Houston Chronicle

Budget cuts may spare species

Texas’ population of whooping cranes is self-sustaining

- By Alex Stuckey

Texas’ whooping crane population largely will be insulated from President Donald Trump’s proposal to ax the endangered birds’ breeding program — for now, at least.

Trump recently released his budget proposal for the 2019 fiscal year that begins Oct. 1, which would slash a number of programs designed to prevent the extinction of species, such as the $1.5 million Patuxent whooping crane breeding program.

“Trump’s budget would be a staggering death blow to some wildlife species that are already trying to fight off extinction,” said Stephanie Kurose, endangered species policy specialist at the Center for Biological Diversity.

Whooping cranes have been on the endangered species list since 1967, but the population began dwindling decades earlier because of overhuntin­g and conversion of the Great Plains to agricultur­e.

So in 1966, scientists at the Maryland-based Patuxent Wildlife Research Center began a

captive breeding program to increase the numbers, according to the U.S. Geological Survey. That breeding program is the one on the chopping block.

Lucky for Texas, the flock that travels 2,600 miles to the Aransas National Wildlife Refuge from Canada every winter is the largest of four North American flocks and the only one that is self-sustaining, Kurose said.

That means Texas’ flock — last winter the Fish and Wildlife Service estimated it was 431 strong, up from 254 during the 2011-2012 winter — does not depend on Patuxent’s captive bred cranes to continue to exist. The flock that migrates to Texas hatches 30 to 40 chicks each year, she said.

But a single catastroph­ic event, such as a hurricane, disease or chemical spill, could decimate the flock, Kurose said.

“So, creating other wild population­s is pretty essential as a backstop to extinction,” she said. “Trump’s proposal makes it difficult to do that.”

Fish and Wildlife Service officials could not be reached for comment Monday.

Though these majestic cranes have had federal protection under the Endangered Species Act for almost 50 years, Kurose said the other three flocks have had difficulty keeping their chicks alive.

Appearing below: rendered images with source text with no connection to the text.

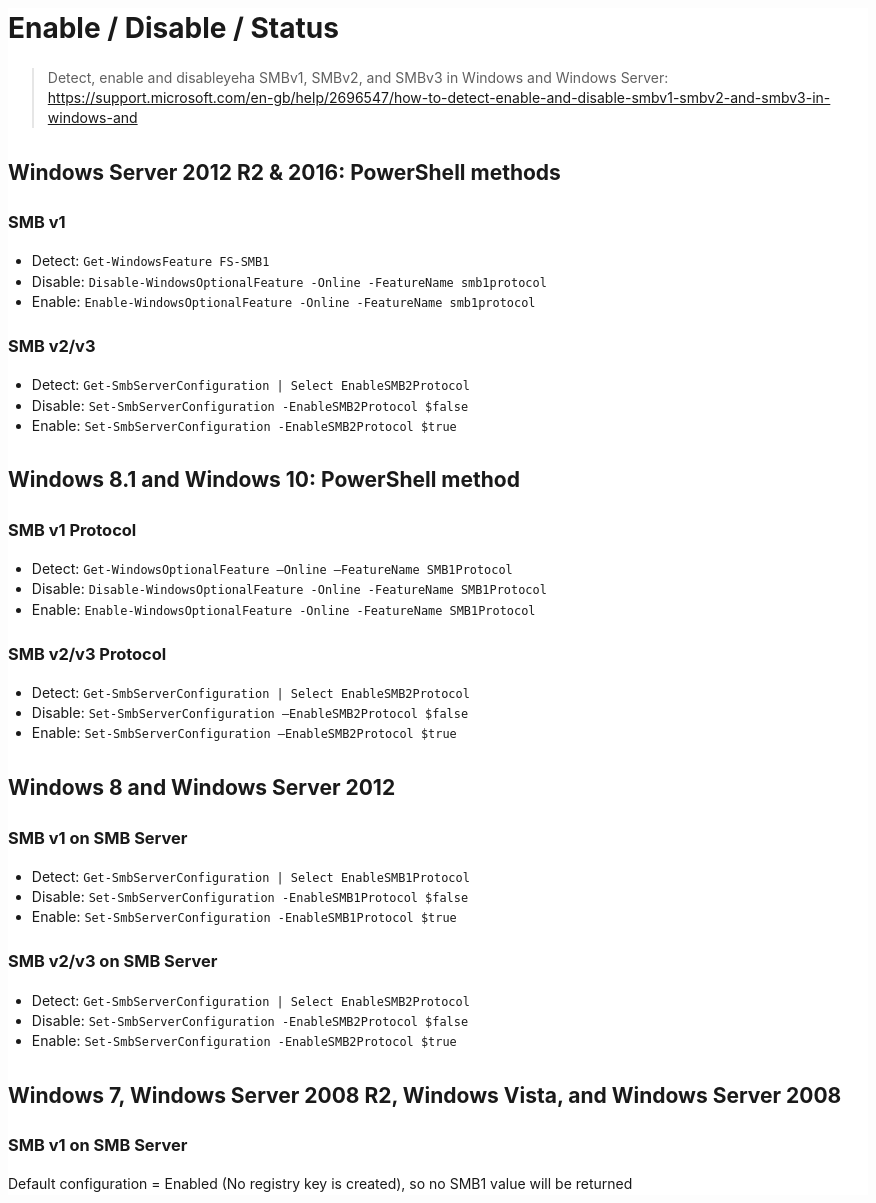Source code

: # Enable / Disable / Status

> Detect, enable and disableyeha SMBv1, SMBv2, and SMBv3 in Windows and Windows Server: https://support.microsoft.com/en-gb/help/2696547/how-to-detect-enable-and-disable-smbv1-smbv2-and-smbv3-in-windows-and

## Windows Server 2012 R2 & 2016: PowerShell methods
### SMB v1
- Detect: `Get-WindowsFeature FS-SMB1`
- Disable: `Disable-WindowsOptionalFeature -Online -FeatureName smb1protocol`
- Enable: `Enable-WindowsOptionalFeature -Online -FeatureName smb1protocol`

### SMB v2/v3
- Detect: `Get-SmbServerConfiguration | Select EnableSMB2Protocol`
- Disable: `Set-SmbServerConfiguration -EnableSMB2Protocol $false`
- Enable: `Set-SmbServerConfiguration -EnableSMB2Protocol $true`

## Windows 8.1 and Windows 10: PowerShell method
### SMB v1 Protocol
- Detect:	`Get-WindowsOptionalFeature –Online –FeatureName SMB1Protocol`
- Disable:	`Disable-WindowsOptionalFeature -Online -FeatureName SMB1Protocol`
- Enable:	`Enable-WindowsOptionalFeature -Online -FeatureName SMB1Protocol`

### SMB v2/v3 Protocol
- Detect:	`Get-SmbServerConfiguration | Select EnableSMB2Protocol`
- Disable: `Set-SmbServerConfiguration –EnableSMB2Protocol $false`
- Enable:	`Set-SmbServerConfiguration –EnableSMB2Protocol $true`

## Windows 8 and Windows Server 2012
### SMB v1 on SMB Server
- Detect:	`Get-SmbServerConfiguration | Select EnableSMB1Protocol`
- Disable:	`Set-SmbServerConfiguration -EnableSMB1Protocol $false`
- Enable:	`Set-SmbServerConfiguration -EnableSMB1Protocol $true`

### SMB v2/v3 on SMB Server
- Detect:	`Get-SmbServerConfiguration | Select EnableSMB2Protocol`
- Disable:	`Set-SmbServerConfiguration -EnableSMB2Protocol $false`
- Enable:	`Set-SmbServerConfiguration -EnableSMB2Protocol $true`

##  Windows 7, Windows Server 2008 R2, Windows Vista, and Windows Server 2008
### SMB v1 on SMB Server
Default configuration = Enabled (No registry key is created), so no SMB1 value will be returned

That’s why the breeding program is essential for their continued existence. The captive birds in Patuxent produce about 29-35 chicks each year, she added.

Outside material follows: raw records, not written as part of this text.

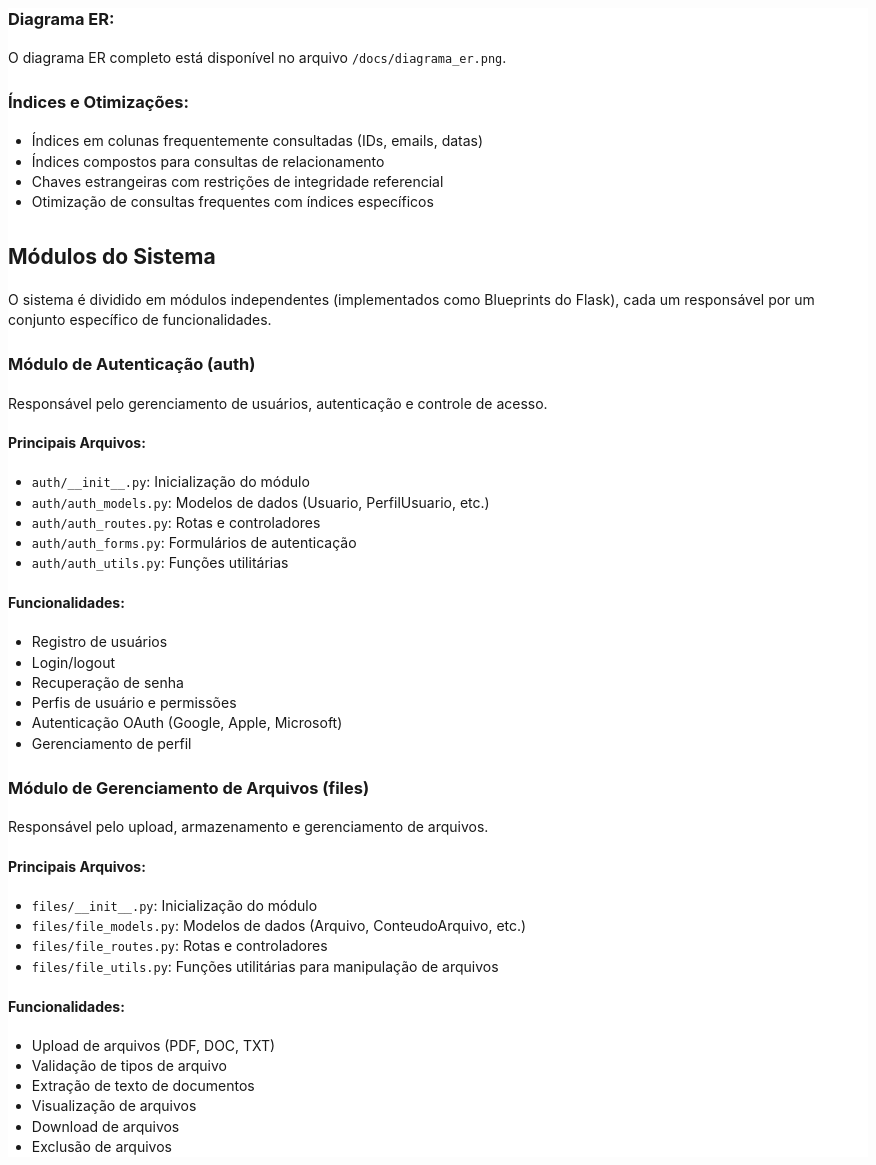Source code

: ### Diagrama ER:

O diagrama ER completo está disponível no arquivo `/docs/diagrama_er.png`.

### Índices e Otimizações:

- Índices em colunas frequentemente consultadas (IDs, emails, datas)
- Índices compostos para consultas de relacionamento
- Chaves estrangeiras com restrições de integridade referencial
- Otimização de consultas frequentes com índices específicos

## Módulos do Sistema

O sistema é dividido em módulos independentes (implementados como Blueprints do Flask), cada um responsável por um conjunto específico de funcionalidades.

### Módulo de Autenticação (auth)

Responsável pelo gerenciamento de usuários, autenticação e controle de acesso.

#### Principais Arquivos:
- `auth/__init__.py`: Inicialização do módulo
- `auth/auth_models.py`: Modelos de dados (Usuario, PerfilUsuario, etc.)
- `auth/auth_routes.py`: Rotas e controladores
- `auth/auth_forms.py`: Formulários de autenticação
- `auth/auth_utils.py`: Funções utilitárias

#### Funcionalidades:
- Registro de usuários
- Login/logout
- Recuperação de senha
- Perfis de usuário e permissões
- Autenticação OAuth (Google, Apple, Microsoft)
- Gerenciamento de perfil

### Módulo de Gerenciamento de Arquivos (files)

Responsável pelo upload, armazenamento e gerenciamento de arquivos.

#### Principais Arquivos:
- `files/__init__.py`: Inicialização do módulo
- `files/file_models.py`: Modelos de dados (Arquivo, ConteudoArquivo, etc.)
- `files/file_routes.py`: Rotas e controladores
- `files/file_utils.py`: Funções utilitárias para manipulação de arquivos

#### Funcionalidades:
- Upload de arquivos (PDF, DOC, TXT)
- Validação de tipos de arquivo
- Extração de texto de documentos
- Visualização de arquivos
- Download de arquivos
- Exclusão de arquivos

The additional endangered species threatened under the Trump budget:

The North Atlantic right whale

The Florida grasshoppe­r sparrow

The laurel dace (a small fish that lives in Tennessee’s Cumberland Mountains) The Puerto Rican parrot A tree in Hawaii called the Koki’o The Oahu tree snail The spring-run chinook salmon of the upper Columbia River in the Pacific Northwest.

Trump’s budget proposal must be approved by Congress.